*** Block opens ***
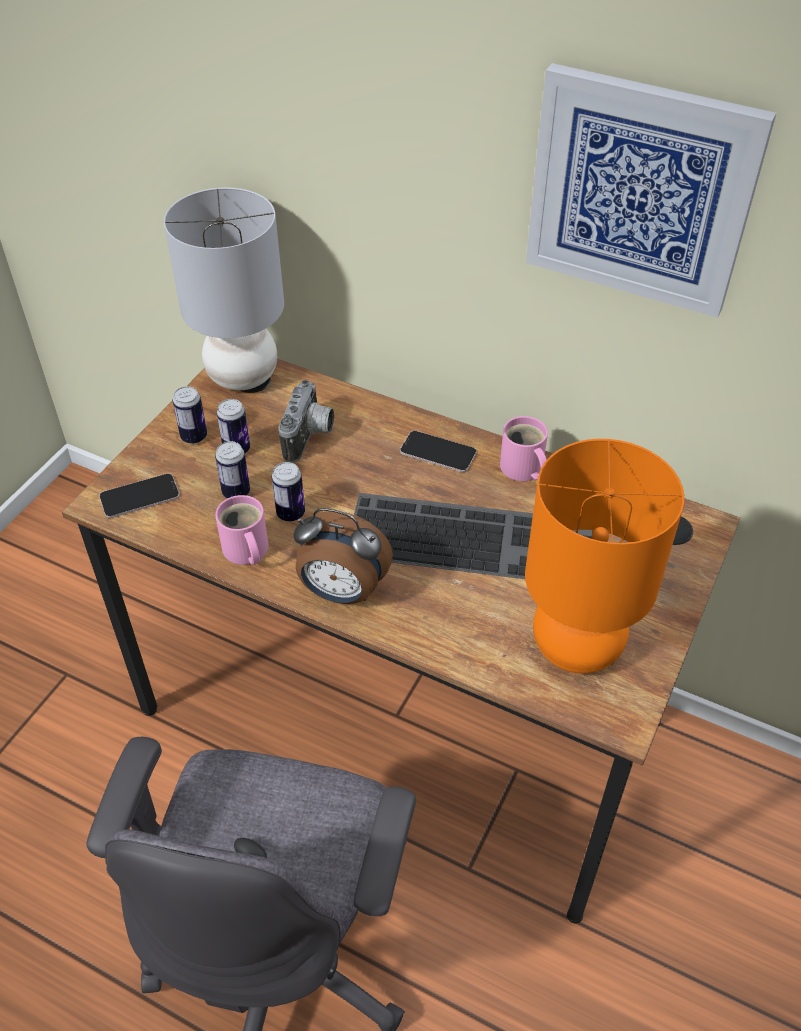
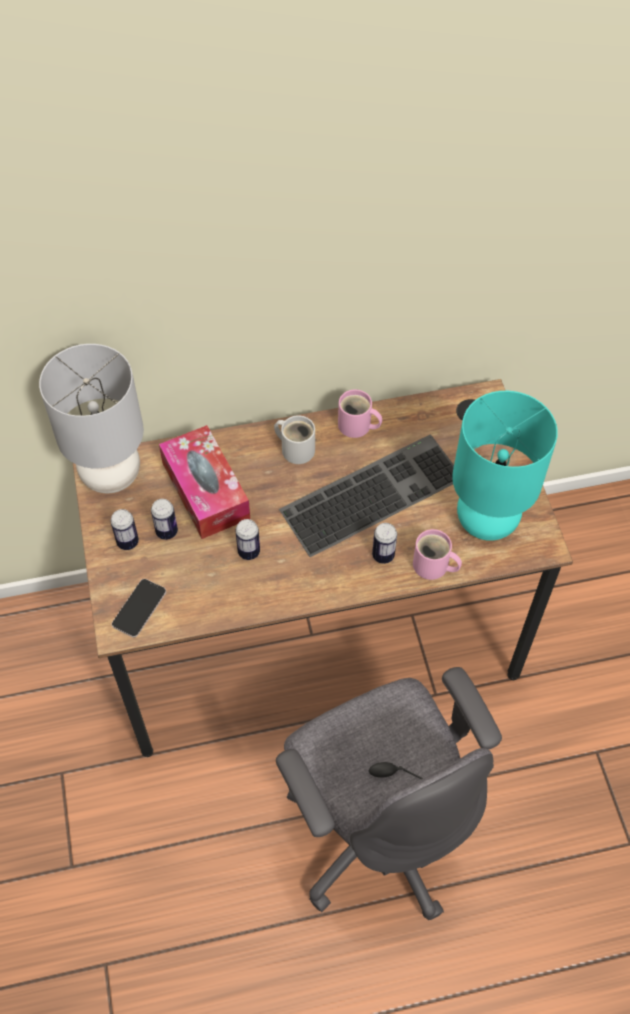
camera: 40 degrees left, 10 degrees up
(236, 492) = (199, 561): can -> can (383, 555)
(245, 551) = (247, 596): pink mug -> pink mug (433, 567)
(310, 437) = (205, 490): camera -> tissue box
(342, 592) = (331, 580): alarm clock -> none
(438, 452) = (296, 448): phone -> white mug
(577, 645) = (486, 520): orange table lamp -> turquoise table lamp
(640, 191) = (400, 227): picture -> none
*** Block closes ***
TASK GOAL: Except for the pictures, return every line of the material exactly.

RESULT OF THIS TASK:
camera: 40 degrees left, 10 degrees up
(236, 492) = (199, 561): can -> can (383, 555)
(245, 551) = (247, 596): pink mug -> pink mug (433, 567)
(310, 437) = (205, 490): camera -> tissue box
(342, 592) = (331, 580): alarm clock -> none
(438, 452) = (296, 448): phone -> white mug
(577, 645) = (486, 520): orange table lamp -> turquoise table lamp
(640, 191) = (400, 227): picture -> none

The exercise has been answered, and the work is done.